本連載「松岡功の『今週の明言』」では毎週、ICT業界のキーパーソンたちが記者会見やイベントなどで明言した言葉をいくつか取り上げ、その意味や背景などを解説している。今週は、日本IBMのVivek Mahajan専務執行役員と、富士通の柴田徹 システムインテグレーション部門長補佐の発言を紹介する。
「企業はこれからセキュリティのビッグデータ対応ともいえる“セキュリティインテリジェンス”が求められるようになる」
(日本IBM Vivek Mahajan 専務執行役員)
日本IBMが1月10日、アプリケーションやデータベース、各種セキュリティ機器に個別に蓄積されたアクセスログ情報を収集し、企業内システム全体のセキュリティを単一画面で管理できるセキュリティソフトウェアの新製品「IBM Security QRadar V7.1」を発表した。
日本IBMのVivek Mahajan 専務執行役員
同社でソフトウェア事業を担当するMahajan氏の冒頭の発言は、新製品の特徴を「セキュリティインテリジェンス」というキーワードで表現し、今後、企業においてニーズが高まる分野だと強調したものである。
新製品は、企業内に点在するログ情報だけでなく、ネットワーク上を流れる情報も収集して分析できるため、企業内に侵入した新種ウイルスの発見や、情報の漏えい・改ざんなどのセキュリティ事故が発生した際、通常は大変困難で膨大な時間がかかる発生経緯の特定も容易になるという。また。ログ情報やネットワーク上の情報から、自動的に異常を検知することもできるとしている。

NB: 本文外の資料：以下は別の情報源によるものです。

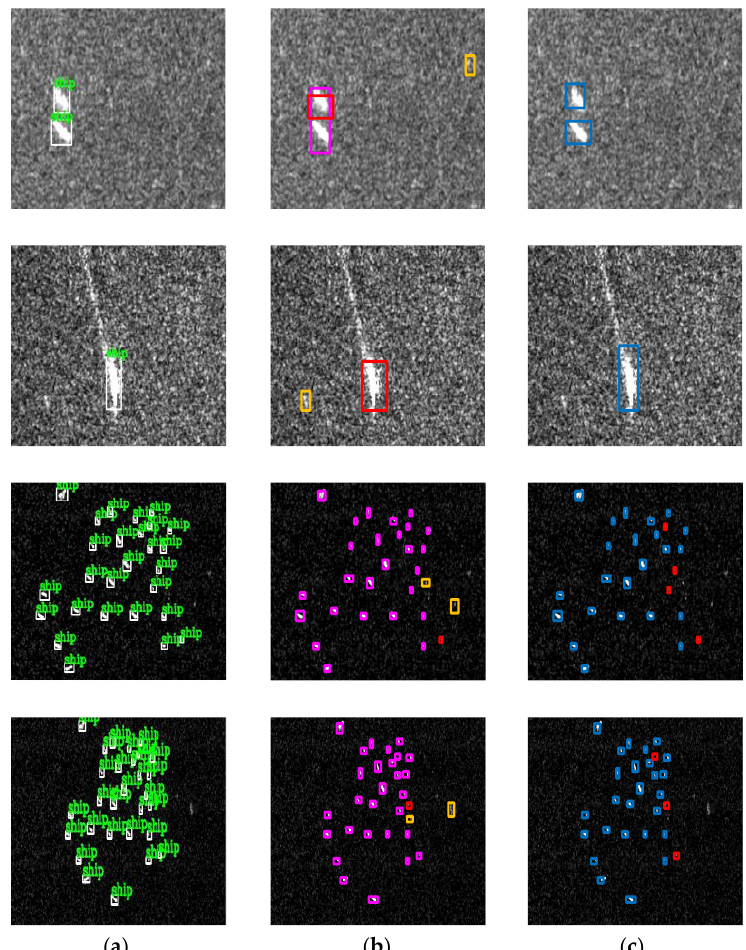
Figure 18. The effect of a pre-processing refined lee filter on high noise samples and small ship samples. ( a ) Ground truth; ( b ) G-CNN without refined lee filter; ( c ) G-CNN with refined lee filter. The miss-detection is marked in red and the false alarm is marked in yellow.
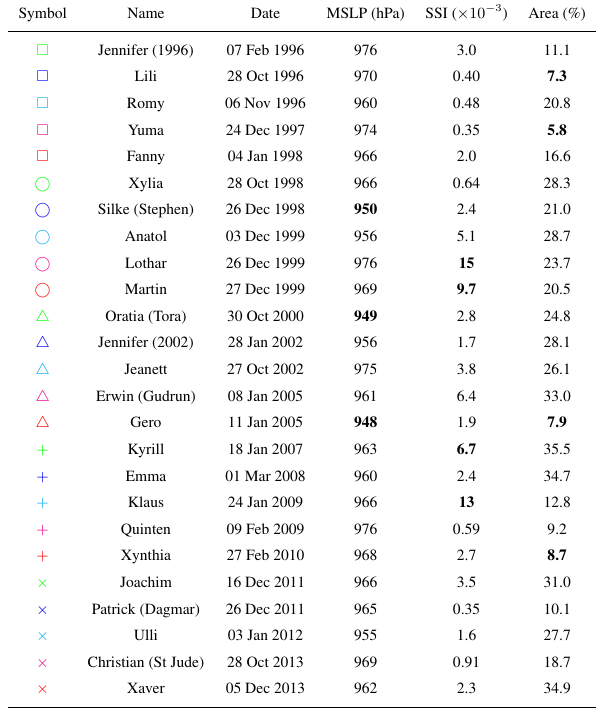
Table 1. Chronological list of the 25 investigated storms with their characteristics in ERA-Interim on the day of maximum in- tensity: minimum mean-sea-level pressure (MSLP), Storm Severity Index (SSI) and area of central Europe covered by gusts exceeding the local 98th percentile. The values corresponding to the deepest, most severe and smallest storms cited in the text are emphasized in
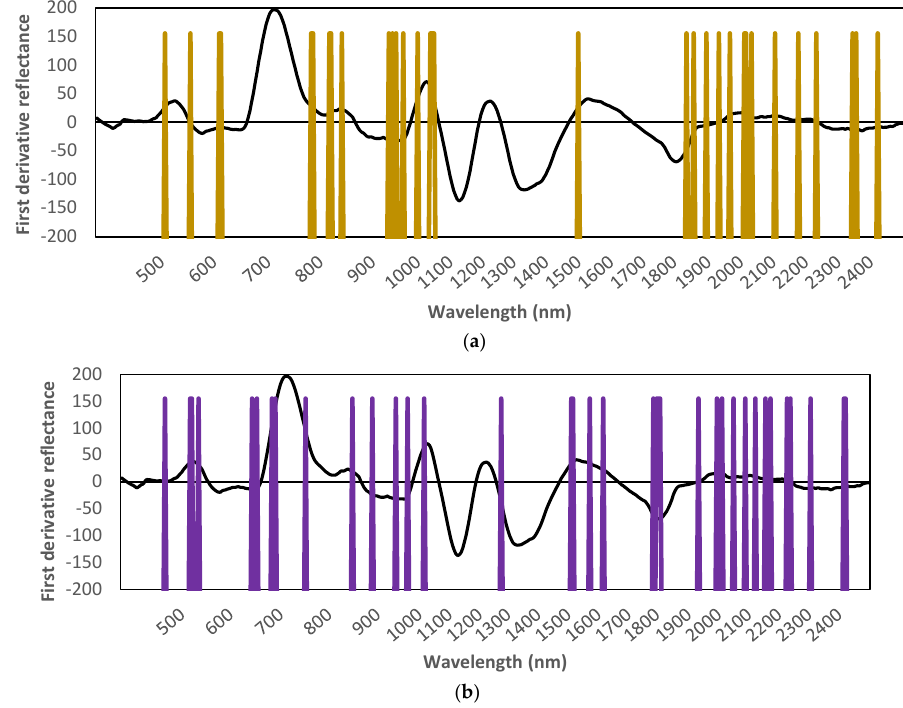
Figure 5. Important wavelengths selected using recursive feature selection-random forest regression for ( a ) crude protein (CP) ( b ) metabolizable energy (ME).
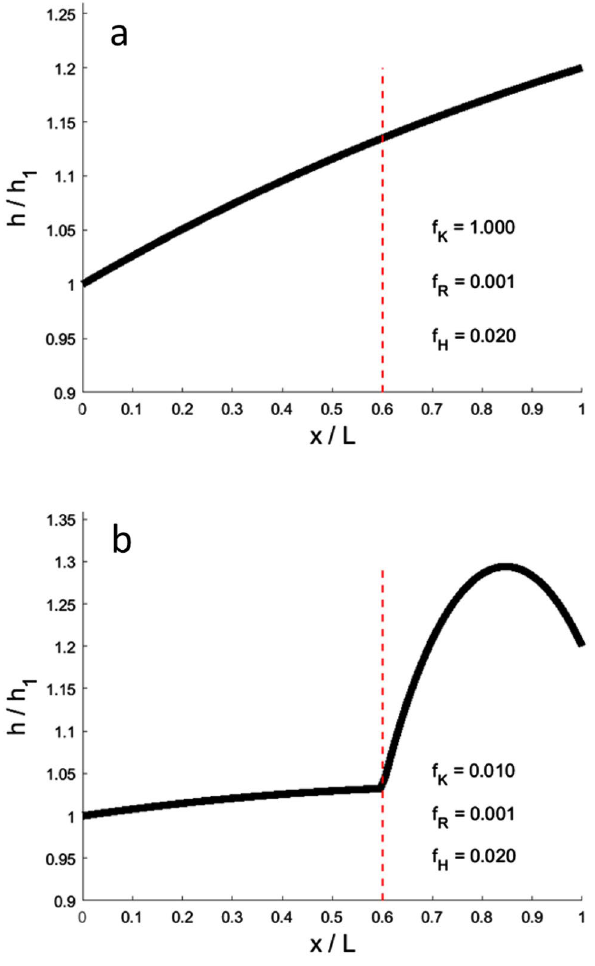
Fig. 2 Water table as a function of position between both rivers for two ratios of hydraulic conductivity, f K = K 2 ∕ K 1 . a Homogeneous and b heterogeneous aquifer. Dashed red line shows position of interface between materials x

ちなみに、QRadarは米IBMが2011年に買収したQ1 Labsの製品で、すでにグローバルで2000社以上の利用実績があるという。Mahajan氏によると、Q1 Labsはセキュリティ情報・イベント管理(Security Information and Event Management:SIEM)市場のリーディングカンパニーだったとしている。
新製品のさらに詳しい内容については、すでに報道されているので関連記事をご覧いただくとして、ここでは同氏がキーワードとして挙げたセキュリティインテリジェンスに注目したい。
同氏によると、セキュリティインテリジェンスとは「企業のITセキュリティとリスク管理に影響を与えるユーザーやアプリケーションなどから生成されるデータをリアルタイムに収集、分析し、改善策を図ること」だという。これをして同氏は「セキュリティのビッグデータ対応ともいえる」と語った。
このセキュリティインテリジェンスが必要となる背景としては、次の3点を挙げた。1つ目は、巧妙化する攻撃。攻撃の高度化により、セキュリティ脅威の発見がますます困難になっている。2つ目は、セキュリティ担当者のスキルや人材の不足。そして3つ目は、IT環境の複雑化。複雑化するIT環境において、単一のセキュリティ対策では追いつかないとしている。